## Instruction
Nothing but the lines below from the one containing "Altes Carrom Brett" through the one containing "ويتمتع هذا المشروع" should appear in the answer, exact and without pictures.

· · · · ·

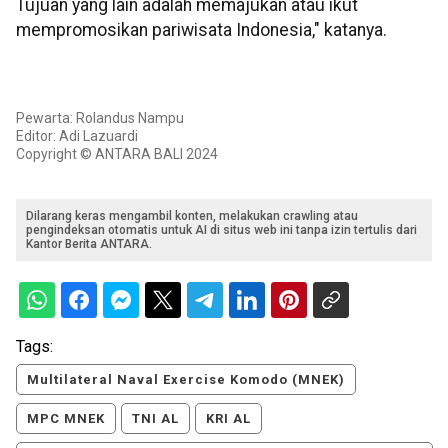
Tujuan yang lain adalah memajukan atau ikut
mempromosikan pariwisata Indonesia," katanya.
Pewarta: Rolandus Nampu
Editor: Adi Lazuardi
Copyright © ANTARA BALI 2024
Dilarang keras mengambil konten, melakukan crawling atau
pengindeksan otomatis untuk AI di situs web ini tanpa izin tertulis dari
Kantor Berita ANTARA.
Tags:
Multilateral Naval Exercise Komodo (MNEK)
MPC MNEK
TNI AL
KRI AL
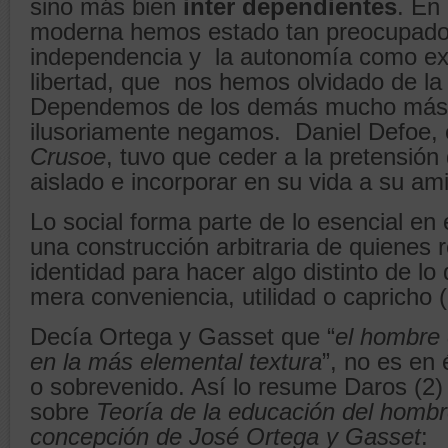
sino más bien
inter dependientes
. En
moderna hemos estado tan preocupados
independencia y la autonomía como ex
libertad, que nos hemos olvidado de la
Dependemos de los demás mucho más 
ilusoriamente negamos. Daniel Defoe,
Crusoe
, tuvo que ceder a la pretensión
aislado e incorporar en su vida a su am
Lo social forma parte de lo esencial en
una construcción arbitraria de quienes 
identidad para hacer algo distinto de lo
mera conveniencia, utilidad o capricho (
Decía Ortega y Gasset que “
el hombre 
en la más elemental textura
”, no es en 
o sobrevenido. Así lo resume Daros (2)
sobre
Teoría de la educación del hombr
concepción de José Ortega y Gasset
:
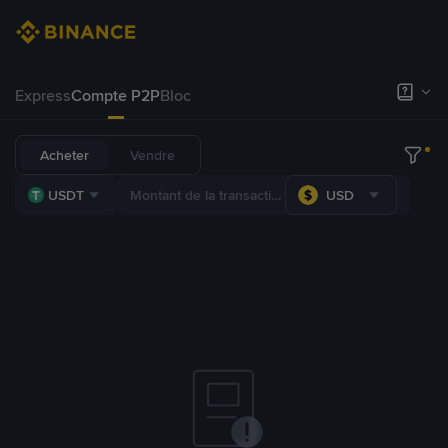
Express
Compte P2P
Bloc
Acheter
Vendre
USDT
USD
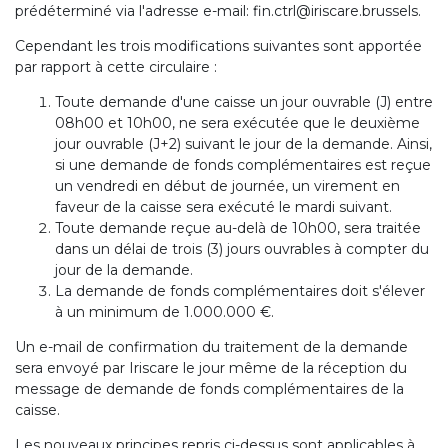
prédéterminé via l'adresse e-mail: fin.ctrl@iriscare.brussels.
Cependant les trois modifications suivantes sont apportée
par rapport à cette circulaire :
Toute demande d'une caisse un jour ouvrable (J) entre
08h00 et 10h00, ne sera exécutée que le deuxième
jour ouvrable (J+2) suivant le jour de la demande. Ainsi,
si une demande de fonds complémentaires est reçue
un vendredi en début de journée, un virement en
faveur de la caisse sera exécuté le mardi suivant.
Toute demande reçue au-delà de 10h00, sera traitée
dans un délai de trois (3) jours ouvrables à compter du
jour de la demande.
La demande de fonds complémentaires doit s'élever
à un minimum de 1.000.000 €.
Un e-mail de confirmation du traitement de la demande
sera envoyé par Iriscare le jour même de la réception du
message de demande de fonds complémentaires de la
caisse.
Les nouveaux principes repris ci-dessus sont applicables à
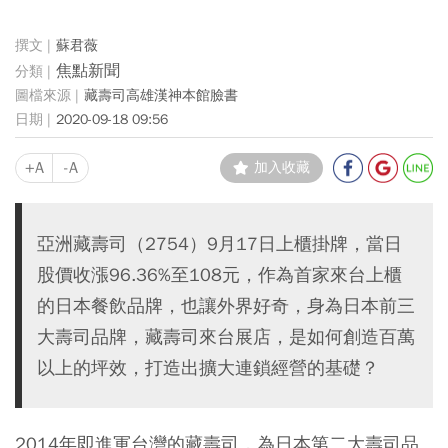
蘇君薇
焦點新聞
藏壽司高雄漢神本館臉書
2020-09-18 09:56
+A
-A
加入收藏
亞洲藏壽司（2754）9月17日上櫃掛牌，當日
股價收漲96.36%至108元，作為首家來台上櫃
的日本餐飲品牌，也讓外界好奇，身為日本前三
大壽司品牌，藏壽司來台展店，是如何創造百萬
以上的坪效，打造出擴大連鎖經營的基礎？
2014年即進軍台灣的藏壽司，為日本第二大壽司品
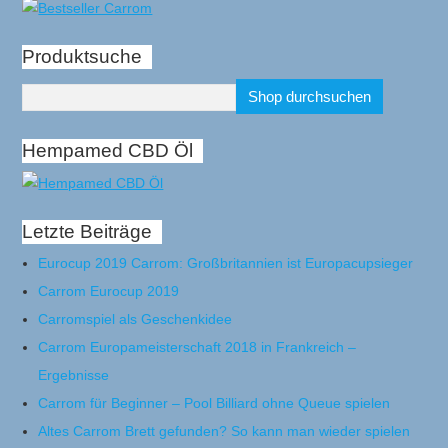
Produktsuche
Hempamed CBD Öl
Letzte Beiträge
Eurocup 2019 Carrom: Großbritannien ist Europacupsieger
Carrom Eurocup 2019
Carromspiel als Geschenkidee
Carrom Europameisterschaft 2018 in Frankreich –
Ergebnisse
Carrom für Beginner – Pool Billiard ohne Queue spielen
Altes Carrom Brett gefunden? So kann man wieder spielen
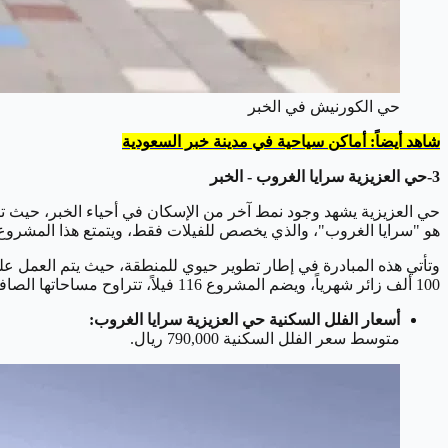
حي الكورنيش في الخبر
شاهد أيضاً: أماكن سياحية في مدينة خبر السعودية
3-حي العزيزية سرايا الغروب - الخبر
حي العزيزية يشهد وجود نمط آخر من الإسكان في أحياء الخبر، حيث تتب
هو "سرايا الغروب"، والذي يخصص للفيلات فقط، ويتمتع هذا المشروع 
وتأتي هذه المبادرة في إطار تطوير حيوي للمنطقة، حيث يتم العمل عل
100 ألف زائر شهرياً، ويضم المشروع 116 فيلاً، تتراوح مساحاتها الصافية بين 200 و300 متر مربع، مع بنية طابقين وتضم عدة غرف تتراوح بين أربع وخمس غرف في كل فيلا.
أسعار الفلل السكنية حي العزيزية سرايا الغروب:
متوسط سعر الفلل السكنية 790,000 ريال.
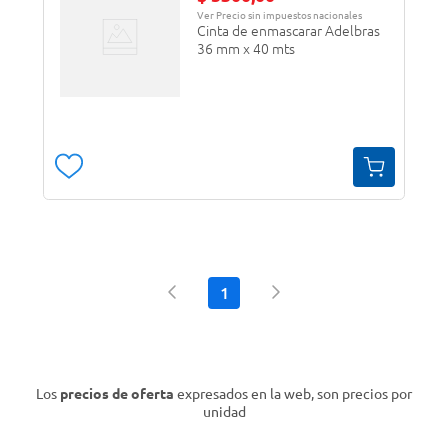
Ver Precio sin impuestos nacionales
Cinta de enmascarar Adelbras
36 mm x 40 mts
1
Los
precios de oferta
expresados en la web, son precios por
unidad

· · · · ·

## Task response
Altes Carrom Brett gefunden? So kann man wieder spielen
حي الكورنيش في الخبر
شاهد أيضاً: أماكن سياحية في مدينة خبر السعودية
3-حي العزيزية سرايا الغروب - الخبر
حي العزيزية يشهد وجود نمط آخر من الإسكان في أحياء الخبر، حيث تتب
هو "سرايا الغروب"، والذي يخصص للفيلات فقط، ويتمتع هذا المشروع 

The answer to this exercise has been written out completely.